A retrospective multimodal imaging case series
6 females and 1 male were included (mean age at disease-onset 31.7±6.4, range 23-42 years). Visual acuity at presentation was as severe as hand-motion in the setting of widespread central vision and visual field loss, not explained by the ophthalmoscopically visible lesions. No vitreous cells were present. SD-OCT demonstrated extensive loss/irregularity of the ellipsoid zone, interdigitation zone and the external limiting membrane (ELM) not limited to the immediate location of the MFC/PIC lesions. The corresponding areas of PR loss were hyper-autofluorescent on blue (488nm) fundus autofluorescence (FAF) and near-infrared (788nm)-FAF, while the MFC lesions were hypo-autofluorescent. Indocyanine and fluorescein-angiogram showed only the MFC/PIC lesions. Scotomata detected in visual field testing corresponded to the areas of PR changes. In 4 cases a full-field ERG was performed, which showed a markedly decreased cone and rod response. Four patients were treated with oral corticosteroids, 1 patient with intravitreal triamcinolone and 2 patients additionally with intravitreal bevacizumab injections.
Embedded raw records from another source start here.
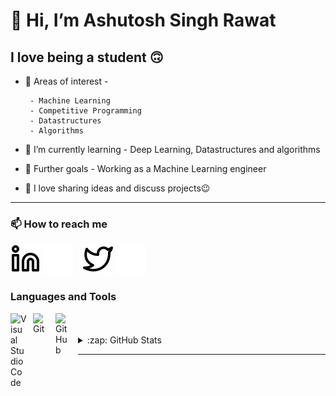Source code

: # 👋 Hi, I’m Ashutosh Singh Rawat

## I love being a student  :upside_down_face:

- 👀 Areas of interest -

       - Machine Learning
       - Competitive Programming
       - Datastructures
       - Algorithms

- 🌱 I’m currently learning - Deep Learning, Datastructures and algorithms

- 🎈 Further goals - Working as a Machine Learning engineer

- 💞️ I love sharing ideas and discuss projects😉

---

### 📫 How to reach me

[![linkedin](./img/linkedin-light.svg)](https://linkedin.com/in/ashutosh-singh-rawat-ml#gh-light-mode-only)
[![linkedin](./img/linkedin-dark.svg)](https://linkedin.com/in/ashutosh-singh-rawat-ml#gh-dark-mode-only)
&nbsp;&nbsp;
[![twitter](./img/twitter-light.svg)](https://twitter.com/imAshutoshSRawat#gh-light-mode-only)
[![twitter](./img/twitter-dark.svg)](https://twitter.com/imAshutoshRawat#gh-dark-mode-only)
&nbsp;&nbsp;

### Languages and Tools

[<img align="left" alt="Visual Studio Code" width="26px" src="https://cdn.jsdelivr.net/gh/devicons/devicon/icons/vscode/vscode-original.svg" style="padding-right:10px;" />][machine-learning]
[<img align="left" alt="Git" width="26px" src="https://cdn.jsdelivr.net/gh/devicons/devicon/icons/git/git-original.svg" style="padding-right:10px;" />][machine-learning]
[<img align="left" alt="GitHub" width="26px" src="https://user-images.githubusercontent.com/3369400/139447912-e0f43f33-6d9f-45f8-be46-2df5bbc91289.png" style="padding-right:10px;" />](https://github.com/Ashutosh-Rawat/Ashutosh-Rawat/)

<br />
<br />

<details>
  <summary>:zap: GitHub Stats</summary>

  <img align="left" alt="Ashutosh Singh Rawat's GitHub Stats" src="https://github-readme-stats.vercel.app/api?username=Ashutosh-Rawat_icons=true&hide_border=false&title_color=ff652f&icon_color=FFE400&bg_color=09131B&text_color=ffffff&border_color=0c1a25" />

</details>

---
[machine-learning]:<https://coursera.org/share/19f029944e10b37c18e4875e98ec17d6>
[linkedin]:<https://www.linkedin.com/in/ashutosh-singh-rawat-ml/>
[twitter]:<https://www.twitter.com/AshutoshSRawat>

<!---
Ashutosh-Rawat/Ashutosh-Rawat is a ✨ special ✨ repository because its `README.md` (this file) appears on your GitHub profile.
You can click the Preview link to take a look at your changes.
--->
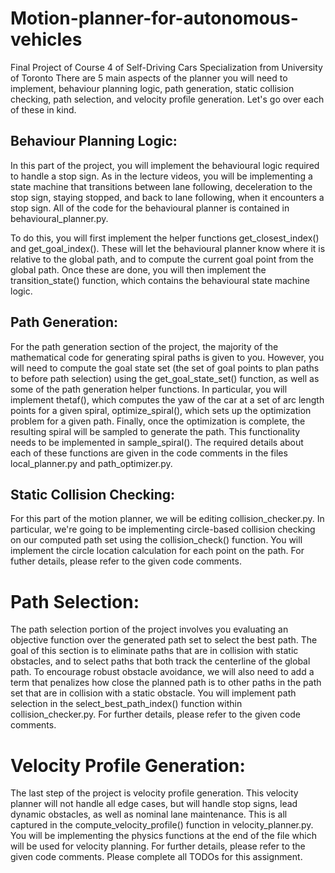 # Motion-planner-for-autonomous-vehicles
Final Project of Course 4 of Self-Driving Cars Specialization from University of Toronto
There are 5 main aspects of the planner you will need to implement, behaviour planning logic, path generation, static collision checking, path selection, and velocity profile generation. Let's go over each of these in kind.

## Behaviour Planning Logic:

In this part of the project, you will implement the behavioural logic required to handle a stop sign. As in the lecture videos, you will be implementing a state machine that transitions between lane following, deceleration to the stop sign, staying stopped, and back to lane following, when it encounters a stop sign. All of the code for the behavioural planner is contained in behavioural_planner.py.

To do this, you will first implement the helper functions get_closest_index() and get_goal_index(). These will let the behavioural planner know where it is relative to the global path, and to compute the current goal point from the global path. Once these are done, you will then implement the transition_state() function, which contains the behavioural state machine logic.

## Path Generation:

For the path generation section of the project, the majority of the mathematical code for generating spiral paths is given to you. However, you will need to compute the goal state set (the set of goal points to plan paths to before path selection) using the get_goal_state_set() function, as well as some of the path generation helper functions. In particular, you will implement thetaf(), which computes the yaw of the car at a set of arc length points for a given spiral, optimize_spiral(), which sets up the optimization problem for a given path. Finally, once the optimization is complete, the resulting spiral will be sampled to generate the path. This functionality needs to be implemented in sample_spiral(). The required details about each of these functions are given in the code comments in the files local_planner.py and path_optimizer.py.

## Static Collision Checking:

For this part of the motion planner, we will be editing collision_checker.py. In particular, we're going to be implementing circle-based collision checking on our computed path set using the collision_check() function. You will implement the circle location calculation for each point on the path. For futher details, please refer to the given code comments.

# Path Selection:


The path selection portion of the project involves you evaluating an objective function over the generated path set to select the best path. The goal of this section is to eliminate paths that are in collision with static obstacles, and to select paths that both track the centerline of the global path. To encourage robust obstacle avoidance, we will also need to add a term that penalizes how close the planned path is to other paths in the path set that are in collision with a static obstacle. You will implement path selection in the select_best_path_index() function within collision_checker.py. For further details, please refer to the given code comments.

# Velocity Profile Generation:


The last step of the project is velocity profile generation. This velocity planner will not handle all edge cases, but will handle stop signs, lead dynamic obstacles, as well as nominal lane maintenance. This is all captured in the compute_velocity_profile() function in velocity_planner.py. You will be implementing the physics functions at the end of the file which will be used for velocity planning. For further details, please refer to the given code comments. Please complete all TODOs for this assignment.

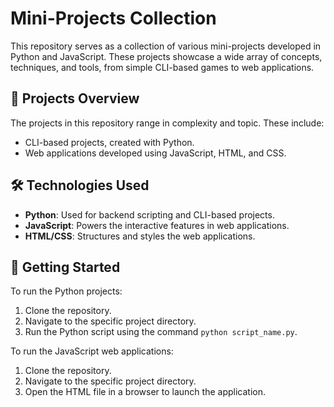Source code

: # Mini-Projects Collection

This repository serves as a collection of various mini-projects developed in Python and JavaScript. These projects showcase a wide array of concepts, techniques, and tools, from simple CLI-based games to web applications.

## 🚀 Projects Overview

The projects in this repository range in complexity and topic. These include:

- CLI-based projects, created with Python.
- Web applications developed using JavaScript, HTML, and CSS.

## 🛠️ Technologies Used

- **Python**: Used for backend scripting and CLI-based projects.
- **JavaScript**: Powers the interactive features in web applications.
- **HTML/CSS**: Structures and styles the web applications.

## 🏃 Getting Started

To run the Python projects:
1. Clone the repository.
2. Navigate to the specific project directory.
3. Run the Python script using the command `python script_name.py`.

To run the JavaScript web applications:
1. Clone the repository.
2. Navigate to the specific project directory.
3. Open the HTML file in a browser to launch the application.
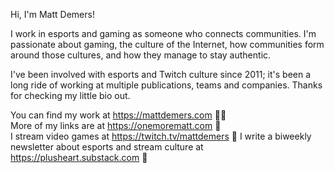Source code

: Hi, I'm Matt Demers!

I work in esports and gaming as someone who connects communities. I'm passionate about gaming, the culture of the Internet, how communities form around those cultures, and how they manage to stay authentic. 

I've been involved with esports and Twitch culture since 2011; it's been a long ride of working at multiple publications, teams and companies. Thanks for checking my little bio out.

You can find my work at https://mattdemers.com ✍🏻<br >
More of my links are at https://onemorematt.com 🔗<br >
I stream video games at https://twitch.tv/mattdemers 👾
I write a biweekly newsletter about esports and stream culture at https://plusheart.substack.com 📩

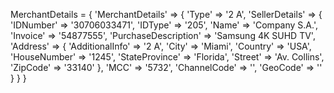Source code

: MerchantDetails = {
    'MerchantDetails'  => {
        'Type' => '2 A',
        'SellerDetails'  => {
            'IDNumber' => '30706033471',
            'IDType' => '205',
            'Name' => 'Company S.A.',
            'Invoice' => '54877555',
            'PurchaseDescription' => 'Samsung 4K SUHD TV',
            'Address'  => {
                'AdditionalInfo' => '2 A',
                'City' => 'Miami',
                'Country' => 'USA',
                'HouseNumber' => '1245',
                'StateProvince' => 'Florida',
                'Street' => 'Av. Collins',
                'ZipCode' => '33140'
                    },
            'MCC' => '5732',
            'ChannelCode' => '',
            'GeoCode' => ''
            }
    }
}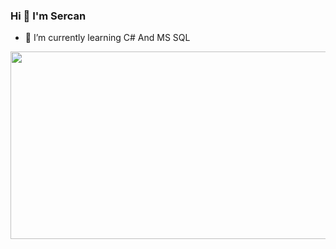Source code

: ### Hi 👋 I'm Sercan

- 🌱 I’m currently learning C# And MS SQL

<div align="center">
  <img src="https://media.giphy.com/media/dWesBcTLavkZuG35MI/giphy.gif" width="600" height="300"/>
</div>
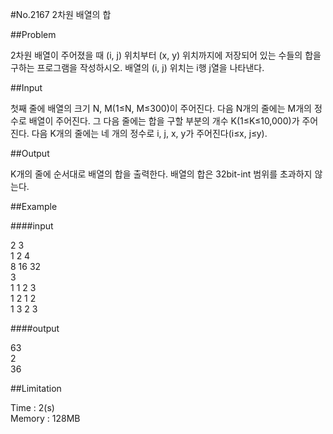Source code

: #No.2167	2차원 배열의 합

##Problem

2차원 배열이 주어졌을 때 (i, j) 위치부터 (x, y) 위치까지에 저장되어 있는 수들의 합을 구하는 프로그램을 작성하시오. 배열의 (i, j) 위치는 i행 j열을 나타낸다.  

##Input

첫째 줄에 배열의 크기 N, M(1≤N, M≤300)이 주어진다. 다음 N개의 줄에는 M개의 정수로 배열이 주어진다. 그 다음 줄에는 합을 구할 부분의 개수 K(1≤K≤10,000)가 주어진다. 다음 K개의 줄에는 네 개의 정수로 i, j, x, y가 주어진다(i≤x, j≤y).  

##Output

K개의 줄에 순서대로 배열의 합을 출력한다. 배열의 합은 32bit-int 범위를 초과하지 않는다.  

##Example

####input

2 3  
1 2 4  
8 16 32  
3  
1 1 2 3  
1 2 1 2  
1 3 2 3  

####output

63  
2  
36  

##Limitation

Time : 2(s)  
Memory : 128MB
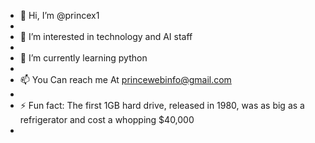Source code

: - 👋 Hi, I’m @princex1
- 
- 👀 I’m interested in technology and AI staff
- 
- 🌱 I’m currently learning python
- 
- 📫 You Can reach me At <a>princewebinfo@gmail.com<a>
- 
- ⚡ Fun fact: The first 1GB hard drive, released in 1980, was as big as a refrigerator and cost a whopping $40,000
-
The photoreceptor status improved in a single case only, while another case experienced worsening of the visual field defect/PR loss during the observational period.
MFC/PIC can present with secondary permanent or transient PR loss. Severity and extent of MFC-associated changes are best evaluated using a multimodal imaging approach. This dramatic presentation of PR-loss is likely a variant of MFC with chorioretinal atrophy, recently described by Jung et al.